16/05/2012
Le septième fils, de Arni Thorarinsson
Une chronique de Pierre
L'Islande était, il y a encore peu, un pays inconnu, sinon oublié. Depuis les sept romans traduits en France d'Arnaldur Indridason, depuis une crise financière insensée (2009), depuis qu'un volcan (au nom imprononçable...) a semé la panique sur la planète entière en mai dernier, l'Islande désormais fait (presque) partie de l'Europe. L'Islande s'éveille, donc, mais avec une gueule de bois, ce qui préoccupe les auteurs de romans noirs.
Einar, journaliste, ex alcoolique, se trouvait déjà exilé à Akureyri, bien loin de Reykjavik. Ses déboires ne sont pourtant pas terminés, et son rédacteur en chef l’envoie enquêter sur la situation économique du port d’Isafjördur, « capitale » des fjords de l’ouest, en pleine de récession depuis que l’industrie de la pêche s’est déplacée. De longues, très longues soirées en perspective …
Sauf qu’Einar semble attirer les ennuis comme le miel attire les mouches ! Dès son arrivée, une vieille maison brûle, le camping car flambant neuf de deux touristes lituaniens est volé, un joueur de foot de l’équipe nationale en virée est porté disparu avec son meilleur pote … Il ne manque plus que la mort suspecte d’un député, valeur montante de la gauche islandaise. Décidément, dès qu’Einar apparaît, les choses s’animent.
On retrouve avec plaisir Einar (déjà rencontré dans Le Temps de la sorcière et Le Dresseur d'insectes), son humour, sa nonchalance, son flegme. Avec lui Arni Thorinsson nous amène à l’extrême nord-ouest de l’Islande, dans une zone touchée de plein fouet par les restrictions sur la pêche.

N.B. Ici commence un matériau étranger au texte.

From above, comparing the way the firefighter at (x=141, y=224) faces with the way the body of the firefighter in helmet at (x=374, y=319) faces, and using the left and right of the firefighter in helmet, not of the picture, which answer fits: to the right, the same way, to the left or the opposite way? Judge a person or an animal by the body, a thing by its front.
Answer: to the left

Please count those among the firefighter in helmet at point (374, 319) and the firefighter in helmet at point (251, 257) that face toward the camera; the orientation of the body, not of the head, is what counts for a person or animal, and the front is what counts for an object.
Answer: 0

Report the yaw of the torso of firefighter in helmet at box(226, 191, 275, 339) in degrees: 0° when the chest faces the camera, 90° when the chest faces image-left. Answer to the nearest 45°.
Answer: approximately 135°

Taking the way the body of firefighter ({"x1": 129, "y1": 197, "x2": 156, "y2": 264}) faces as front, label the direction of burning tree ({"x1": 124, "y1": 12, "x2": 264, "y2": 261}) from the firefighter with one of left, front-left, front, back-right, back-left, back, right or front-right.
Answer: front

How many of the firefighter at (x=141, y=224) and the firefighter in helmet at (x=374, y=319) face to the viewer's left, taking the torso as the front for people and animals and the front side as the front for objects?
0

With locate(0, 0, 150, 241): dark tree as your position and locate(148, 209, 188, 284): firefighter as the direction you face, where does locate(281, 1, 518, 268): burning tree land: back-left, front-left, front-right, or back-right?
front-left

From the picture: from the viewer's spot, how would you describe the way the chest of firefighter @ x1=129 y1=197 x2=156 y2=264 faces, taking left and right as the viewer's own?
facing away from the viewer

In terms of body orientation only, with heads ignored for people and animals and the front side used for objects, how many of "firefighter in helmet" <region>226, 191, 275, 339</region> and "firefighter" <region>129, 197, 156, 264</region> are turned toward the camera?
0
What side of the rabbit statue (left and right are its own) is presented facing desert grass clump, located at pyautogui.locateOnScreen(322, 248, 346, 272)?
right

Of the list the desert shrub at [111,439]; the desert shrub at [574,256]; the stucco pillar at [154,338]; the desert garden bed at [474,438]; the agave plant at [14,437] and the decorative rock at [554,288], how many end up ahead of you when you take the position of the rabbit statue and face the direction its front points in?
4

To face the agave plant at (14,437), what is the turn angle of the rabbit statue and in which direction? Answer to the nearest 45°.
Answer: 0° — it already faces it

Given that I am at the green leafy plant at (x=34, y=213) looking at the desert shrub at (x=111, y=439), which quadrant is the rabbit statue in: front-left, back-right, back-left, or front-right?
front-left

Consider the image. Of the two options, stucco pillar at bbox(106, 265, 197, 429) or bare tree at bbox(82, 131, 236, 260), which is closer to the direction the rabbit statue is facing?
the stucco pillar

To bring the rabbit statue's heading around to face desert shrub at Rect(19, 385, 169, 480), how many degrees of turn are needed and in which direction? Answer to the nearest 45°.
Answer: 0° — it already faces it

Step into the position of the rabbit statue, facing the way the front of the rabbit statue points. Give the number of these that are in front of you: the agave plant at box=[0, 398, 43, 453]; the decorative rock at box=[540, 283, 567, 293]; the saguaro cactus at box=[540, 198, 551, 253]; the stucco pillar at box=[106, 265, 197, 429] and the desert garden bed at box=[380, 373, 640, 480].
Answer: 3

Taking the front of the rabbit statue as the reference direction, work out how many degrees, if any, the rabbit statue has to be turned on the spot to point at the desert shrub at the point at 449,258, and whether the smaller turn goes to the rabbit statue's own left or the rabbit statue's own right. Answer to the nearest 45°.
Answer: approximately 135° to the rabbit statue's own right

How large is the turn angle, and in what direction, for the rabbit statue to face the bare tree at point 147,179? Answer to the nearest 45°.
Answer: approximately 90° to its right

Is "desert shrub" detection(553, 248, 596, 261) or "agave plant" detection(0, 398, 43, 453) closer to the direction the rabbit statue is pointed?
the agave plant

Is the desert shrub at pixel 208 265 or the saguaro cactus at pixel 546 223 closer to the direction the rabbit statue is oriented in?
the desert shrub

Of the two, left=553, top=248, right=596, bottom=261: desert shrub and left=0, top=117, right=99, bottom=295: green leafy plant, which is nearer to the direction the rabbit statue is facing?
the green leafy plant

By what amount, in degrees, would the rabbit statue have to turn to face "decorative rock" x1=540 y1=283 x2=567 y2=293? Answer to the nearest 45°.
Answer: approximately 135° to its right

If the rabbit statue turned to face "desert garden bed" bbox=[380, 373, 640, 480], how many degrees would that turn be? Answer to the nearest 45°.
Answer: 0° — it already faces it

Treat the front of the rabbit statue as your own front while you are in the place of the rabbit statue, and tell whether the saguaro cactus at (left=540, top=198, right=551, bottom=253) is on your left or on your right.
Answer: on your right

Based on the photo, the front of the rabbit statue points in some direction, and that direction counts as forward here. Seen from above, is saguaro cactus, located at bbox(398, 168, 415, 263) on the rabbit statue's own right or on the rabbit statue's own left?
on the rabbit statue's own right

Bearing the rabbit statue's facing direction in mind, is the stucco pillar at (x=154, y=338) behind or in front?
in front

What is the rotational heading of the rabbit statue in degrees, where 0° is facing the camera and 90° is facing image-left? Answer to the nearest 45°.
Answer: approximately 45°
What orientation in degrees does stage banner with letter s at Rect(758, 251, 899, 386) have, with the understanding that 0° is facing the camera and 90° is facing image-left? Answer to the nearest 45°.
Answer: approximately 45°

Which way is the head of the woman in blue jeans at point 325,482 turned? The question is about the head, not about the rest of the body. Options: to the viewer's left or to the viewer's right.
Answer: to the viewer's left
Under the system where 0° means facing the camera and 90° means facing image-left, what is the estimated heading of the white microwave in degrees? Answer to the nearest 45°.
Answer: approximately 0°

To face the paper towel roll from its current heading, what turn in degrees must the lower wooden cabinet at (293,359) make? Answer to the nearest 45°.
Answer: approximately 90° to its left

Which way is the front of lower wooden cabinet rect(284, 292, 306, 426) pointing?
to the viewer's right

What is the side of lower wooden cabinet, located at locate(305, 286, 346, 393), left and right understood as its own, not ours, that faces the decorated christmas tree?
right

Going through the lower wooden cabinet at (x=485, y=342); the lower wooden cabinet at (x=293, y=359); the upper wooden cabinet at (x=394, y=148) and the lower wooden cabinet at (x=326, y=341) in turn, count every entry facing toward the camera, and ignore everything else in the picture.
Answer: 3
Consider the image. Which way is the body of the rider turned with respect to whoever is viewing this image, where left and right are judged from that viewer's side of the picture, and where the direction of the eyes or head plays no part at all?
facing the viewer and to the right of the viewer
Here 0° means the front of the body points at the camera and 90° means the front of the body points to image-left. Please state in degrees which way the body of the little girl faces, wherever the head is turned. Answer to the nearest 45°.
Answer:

Une région qui, malgré son isolement géographique, subit (ou recherche) comme le reste du pays, la mondialisation : arrivée d’immigrés, ouverture (invasion ?) aux autres cultures, uniformisation de la consommation et des loisirs …
Selon les personnages croisés par le flegmatique journaliste, cette fin de la spécificité islandaise est perçue comme une chance ou une catastrophe. L’intrigue avance à son rythme, mais ce n’est pas pour elle qu’on aime ce roman. Amateurs de thrillers dopés à l’adrénaline, Le septième fils n’est pas pour vous. Si, par contre, vous êtes intéressés par la description d’une région peu connue, si vous voulez ressentir l’hiver islandais, les pieds gelés d’avoir marché entre les congères, si vous voulez vous plonger dans une société en pleine mutation, où les plus jeunes parlent un mélange d’islandais et d’anglais, et où les plus anciens ruminent contre la perte de valeurs et de repères, pour ne pas dire contre la perte d’une certaine islanditude (tant pis pour le barbarisme royal).
Surtout, si vous aimez qu’un auteur aime ses personnages, tous ses personnages, « héros » comme seconds, voire troisième rôle, qu’il accorde à tous son attention, sa tendresse, qu’il leur donne à tous épaisseur et humanité, et qu’il le fasse avec humour, alors ce septième fils est pour vous.
Pierre Mazet ( http://www.pierre-mazet.com/ )
Le septième fils
Arni Thorarinsson
Points policier
445 pages
7,90 €
Présentation de l’éditeur.
Les soirées sont longues à Isafoldur, la capitale des fjords de l'ouest de l'Islande, quand on est chargé de traquer le scoop par un rédacteur en chef avide de sensationnel, et qu'on rêve de retrouver sa nouvelle petite amie laissée à Reykjavik. Et puis on découvre que les bars des hôtels abritent des célébrités intéressantes, une séduisante vedette du football national et son copain d'enfance qui le suit comme son ombre et profite de ses conquêtes, une chanteuse pop qui a failli gagner le titre de Nouvelle Star, un brillant avocat d'affaires, les groupies respectives de ces gens importants, et des groupes d'adolescents en révolte. Des maisons brûlent, des tombes sont profanées, des touristes lituaniens sont volés et soupçonnés de trafic de drogue, tout s'emballe... Einar, le correspondant du Journal du soir, mène l'enquête avec son air désabusé, sa nonchalance et une ironie qui lui permettent d'apprivoiser les témoins et de porter un regard sans préjugés sur les événements.